No cristianismo, as expressões “espiritual” e “espiritualidade” remetem à ação e à experiência do Espírito Santo que é o Espírito de Jesus de Nazaré. Não se pode falar do Espírito e de vivência espiritual independentemente ou em contraposição a Jesus de Nazaré. O Espírito faz em e através de nós o que fez em e através de Jesus (Lc 4,18-19; At 10,38). Sua missão é ensinar e recordar o que Jesus disse (Jo 14,26), dizer/explicar o que ouviu/recebeu de Jesus (Jo 16,13-14), dar testemunho de Jesus (Jo 15,26). A vida de Jesus é o critério e a medida do discernimento espiritual (1Cor 12,3; 1Jo 4,1-3). Está em jogo, aqui, um modo concreto de vida, isto é, uma forma de viver e configurar a vida.
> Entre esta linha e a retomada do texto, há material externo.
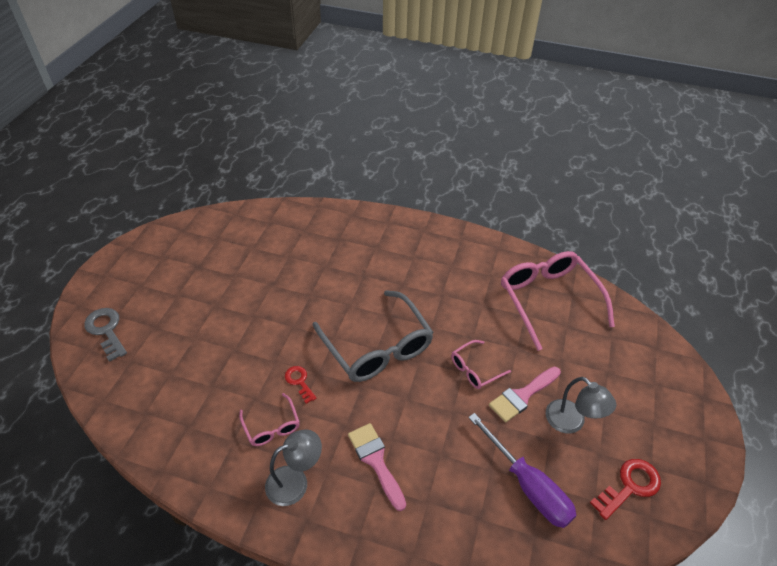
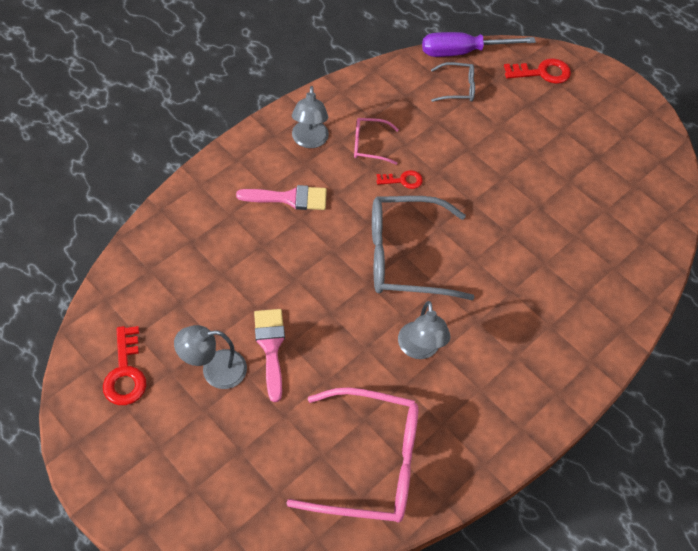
camera: 115 degrees right, 10 degrees up
grey key [84,308,127,362] -> red key [504,58,571,84]
pink glasses [451,340,511,389] -> none
purple screwdriver [468,413,577,528] -> purple screwdriver moved to [422,32,536,57]
none -> grey lamp [398,301,451,359]
none -> grey glasses [431,62,475,102]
Como bem explica Ulpiano Vázquez, “o que caracteriza a espiritualidade cristã não é sublimidade do imaterial, porque o Espírito não se opõe ao mundo, mas o vivifica. O Espírito não foge do mundo, mas desce por sobre as realidades para santificá-las. O Espírito não se refugia no intimismo, mas abre o interior para expandir-se, dilatando-o”. Ele fala, aqui, de “uma experiência ‘exodal’ […] pascal”, recordando que Santo Inácio de Loyola “resumia o progresso espiritual em três êxodos: ‘sair do próprio amor, do próprio querer e do próprio interesse’ e propunha como critério de discernimento espiritual o fato de ‘olhar mais a necessidade dos outros do que o meu próprio desejo’”.
E, na Encíclica Fratelli Tutti, Francisco insiste que “o ser humano […] não se realiza, não se desenvolve, nem pode encontrar a sua plenitude ‘a não ser por um sincero dom de si mesmo’ aos outros” (FT 87). Enquanto ser de relação, só existe na relação e só se realiza no encontro com os outros: “Feitos para o amor, existe em nós ‘uma espécie de lei de ‘êxtase’: sair de si mesmo para encontrar nos outros um acréscimo de ser’” (FT 88). Quando esse dinamismo antropológico de “êxtase” é assumido e vivido de modo saudável e consequente, não nos fecha em determinados círculos de relação nem muito menos nos fecha a outros grupos e pessoas, mas, pelo contrário, abre-nos e capacita-nos a “sair de nós mesmos até acolher a todos” (FT 89).
No fundo, esse “dinamismo de abertura e união para com as outras pessoas” não é outra coisa senão “a caridade infundida por Deus” em nós (FT 91). É Deus mesmo agindo/amando em nós: Deus que é Amor amando-nos e amando em nós ou através de nós (1Jo 4,7-21). Daí seu caráter espiritual no sentido mais estrito, radical e pleno da palavra. A tal ponto, diz Francisco, que “a estatura espiritual de uma vida humana é medida pelo amor” – “o maior perigo é não amar” (92)!